"My advice to Usain would've been to retire earlier," four time Olympic champion sprinter Michael Johnson told NDTV. "He should have retired perhaps after his three golds at the Rio Olympics last year. The thing is, Usain had been speaking about retirement for sometime, which means it was on his mind. If it's on your mind means you've lost your motivation to compete, and you're also susceptible to injuries because you've lost your focus," added Johnson.
Bolt, the world's fastest man, retired after this year's World Championships in London, where he won only one medal - a bronze in the 100m. The Jamaican had chosen not to run the 200m, and hobbled his way through the last race of his career, the 4x100m relay, which he was unable to complete. "But that doesn't take anything away from Usain's career," Johnson said. "People ask me, who is the next Bolt, and I tell them, nobody. There cannot be another Bolt. There was none like him before him, and there will none like him now. Of course there will be someone who dominates the 100m, and 200m, but will that person be like Bolt? No."
Johnson also spoke about the crisis that track and field currently sees itself in, and that's way deeper than dealing with Bolt's absence from the sport. "I think we have lost out on a lot of fans and credibility in the sport," the former 200m and 400m world record holder told NDTV. "There are multiple issues, but these are three crisis areas in my opinion. One, because of the increasing number of doping offences, we have lost huge credibility, and fans have lost their faith. Second, the sport has done zero marketing to update and revamp itself for younger audiences, and hence encourage the youth to take up the sport.

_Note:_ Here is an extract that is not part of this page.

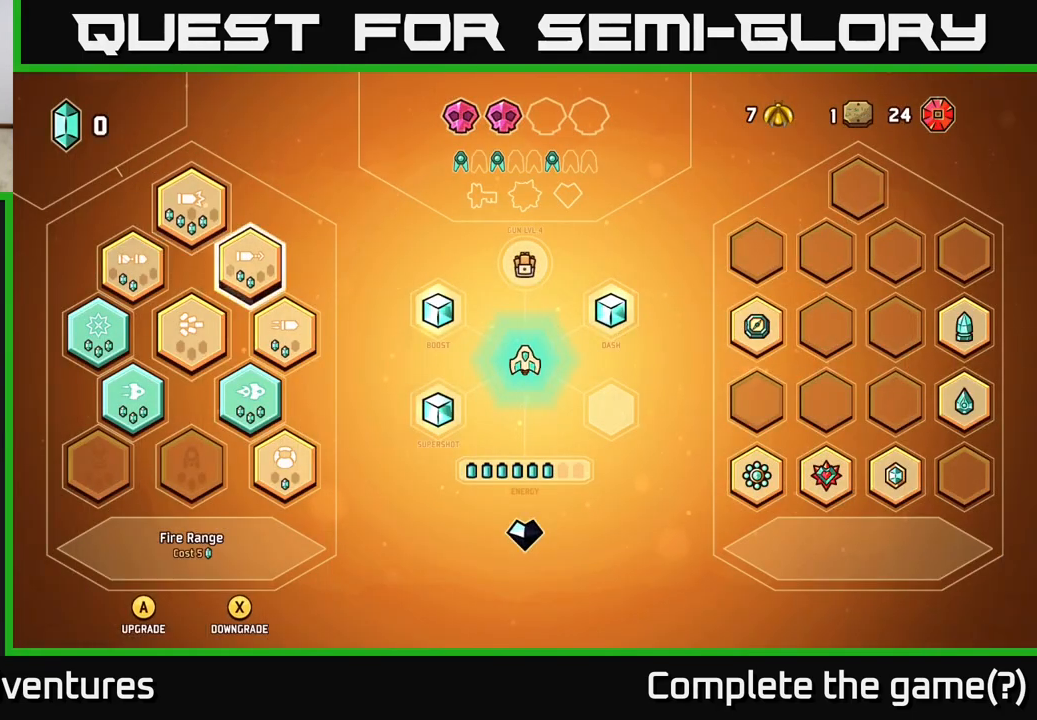
{"buttons": [], "left_stick": "down", "right_stick": "center", "events": [[17, "left_stick", "right"], [200, "left_stick", "center"], [433, "left_stick", "down"]]}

And third, how the former President (Lamine Diack) had to leave because of multiple corruption cases. So athletics sees itself in a lot of trouble for sure. But is it the end of the road? I don't think so."

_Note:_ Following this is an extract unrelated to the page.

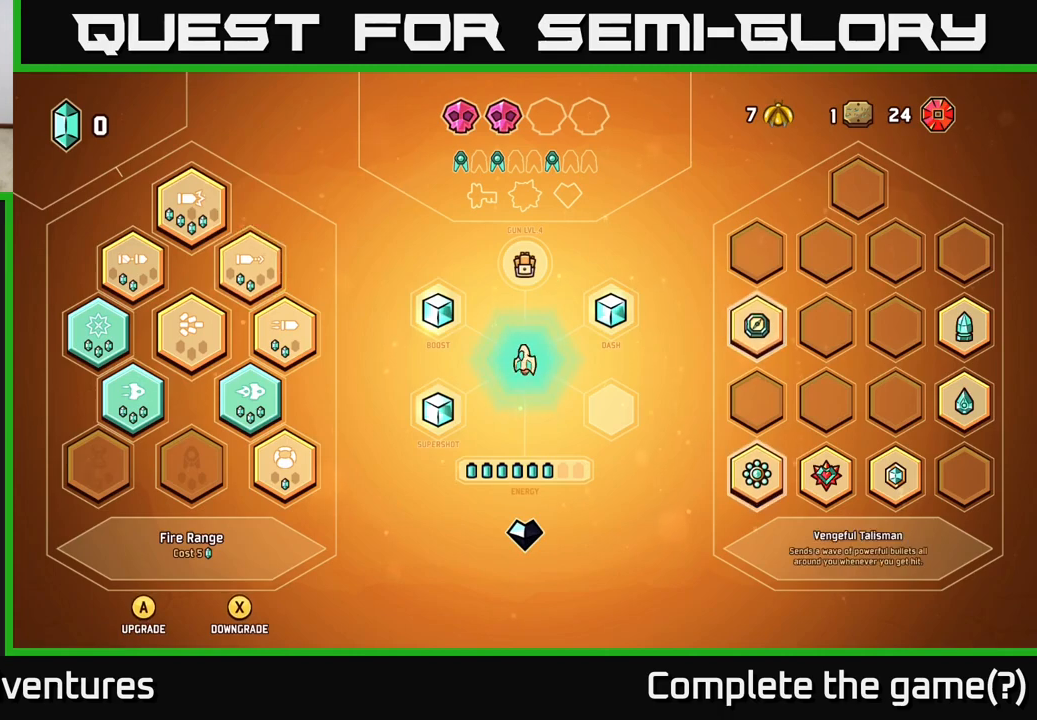
{"buttons": [], "left_stick": "center", "right_stick": "center", "events": [[150, "left_stick", "center"]]}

Johnson also spoke about the #takeaknee protests gathering in the US, with athletes protesting against police crimes and racism in the country. "What we forget is that athletes are also humans, and they're entitled to opinions and free speech like everyone else, at least in America. We somehow tend to think that athletes are just around to play a sport and entertain us. If they're entitled to free speech, they must use it, and use it in any way they like," he said.